Selected passage:
-------------------------

Creating a part of speech LSTM. Not sure how to shape the data if I am batching sentences of similar length.
X.shape = (100, 60, 4), [batch, length of sentence, features per word]
output.shape = (100, 60, 10) [batch, length of sentences, type of word (10 potential types)]
y.shape = (100, 60)
The error I get: Expected target size (100, 10), got torch.Size([100, 60])
Below the code of my network:
import torch.nn as nn
import torch.nn.functional as F
self.lstm1 = nn.GRU(input_size = 4, hidden_size = 32, bidirectional= True)
self.fcn1 = nn.Linear(64, 512)
self.fcn2 = nn.Linear(512, 512)
self.fcn3 = nn.Linear(512, 10)
self.softmax = nn.LogSoftmax(dim=2)
def forward(self, x):
x, _ = self.lstm1(x)
x = self.fcn1(x)
x = self.fcn2(x)
x = self.fcn3(x)
net = Net()
criterion = nn.CrossEntropyLoss()
optimizer = optim.Adam(net.parameters(), lr=0.0001)
for epoch in range(5000):
running_loss = 0.0
outputs = net(X)
loss = criterion(outputs, y)
running_loss += loss.item()
if epoch % 100 == 0:
print("Epoch: ", epoch, "Loss: " , running_loss)
Thanks for the help !
nn.GRU expects the input in the shape
[seq_len, batch_size, input_features] by default.
You could use
batch_first=True to pass the inputs as
[batch_size, seq_len, input_features], which seems to match your current input shape.
The output will have the shape
[batch_size, seq_len, hidden*num_directions].
The following linear layers will apply their operations on
dim1 “in a loop”, i.e. the linear transformation will be applied on each sample in the
x.squeeze(1) won’t have any effect, as the temporal dimension will stay at 60 in
Also, you don’t have any non-linearities between the linear layers, so you might want to add them.

-------------------------

Information shown:
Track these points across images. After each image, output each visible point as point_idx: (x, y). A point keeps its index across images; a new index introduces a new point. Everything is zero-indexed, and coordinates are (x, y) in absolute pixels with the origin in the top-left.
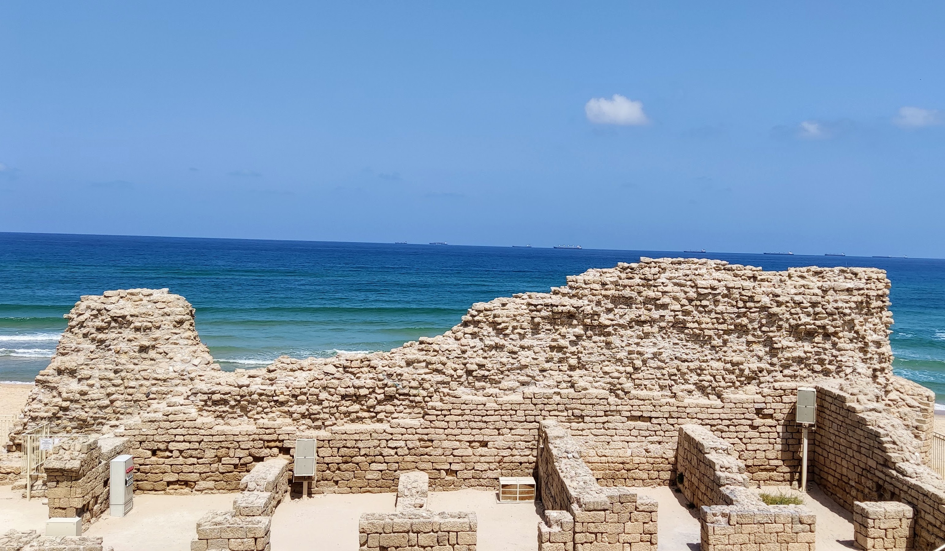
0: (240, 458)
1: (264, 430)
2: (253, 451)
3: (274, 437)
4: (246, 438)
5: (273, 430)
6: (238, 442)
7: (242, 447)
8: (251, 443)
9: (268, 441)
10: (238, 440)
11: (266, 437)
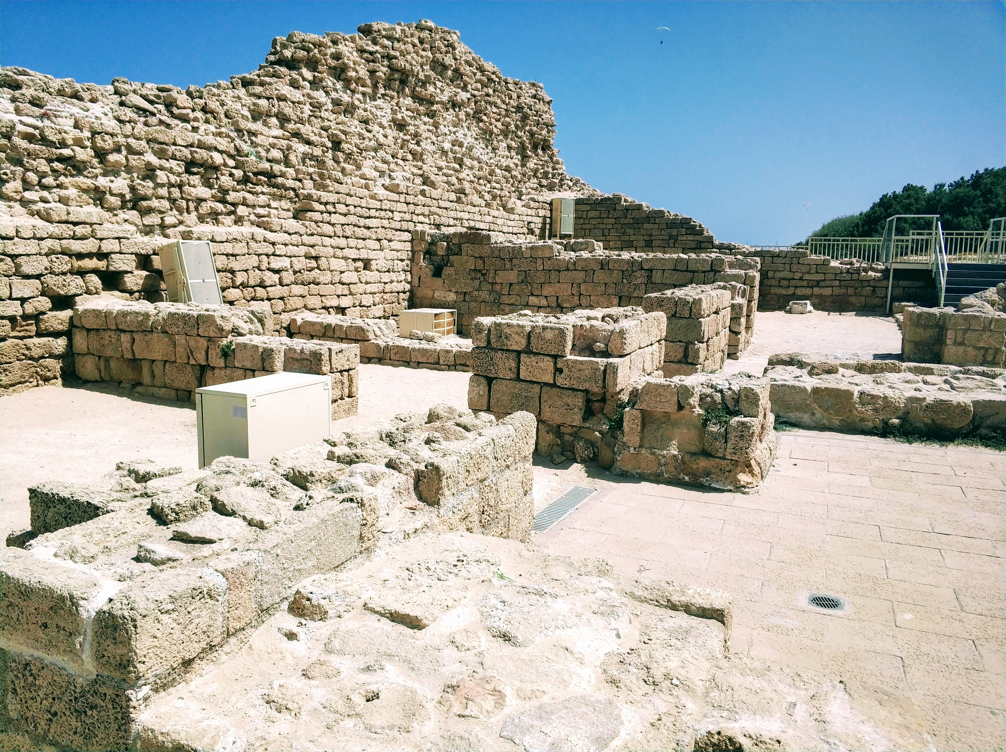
0: (23, 300)
1: (71, 226)
2: (50, 280)
3: (90, 246)
4: (32, 247)
5: (88, 229)
6: (14, 257)
7: (27, 269)
8: (45, 261)
9: (80, 256)
10: (16, 252)
11: (77, 246)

-------------------------

Things to do:
[a] In the LSTM thread, what input shape does nn.GRU expect by default?
[b] Sum up the LSTM thread in two sentences.
[c] Return the passage of the LSTM thread between "if epoch % 100" and "current input shape.", inclusive.

Exercise responses:
[a] [seq_len, batch_size, input_features]

[b] While building a part-of-speech LSTM with inputs of shape (100, 60, 4) and targets of shape (100, 60), the poster gets the error "Expected target size (100, 10), got torch.Size([100, 60])." The reply explains that nn.GRU expects [seq_len, batch_size, input_features] by default, suggests batch_first=True to match the current input shape, and notes that there are no non-linearities between the linear layers.

[c]
if epoch % 100 == 0:
print("Epoch: ", epoch, "Loss: " , running_loss)
Thanks for the help !
nn.GRU expects the input in the shape
[seq_len, batch_size, input_features] by default.
You could use
batch_first=True to pass the inputs as
[batch_size, seq_len, input_features], which seems to match your current input shape.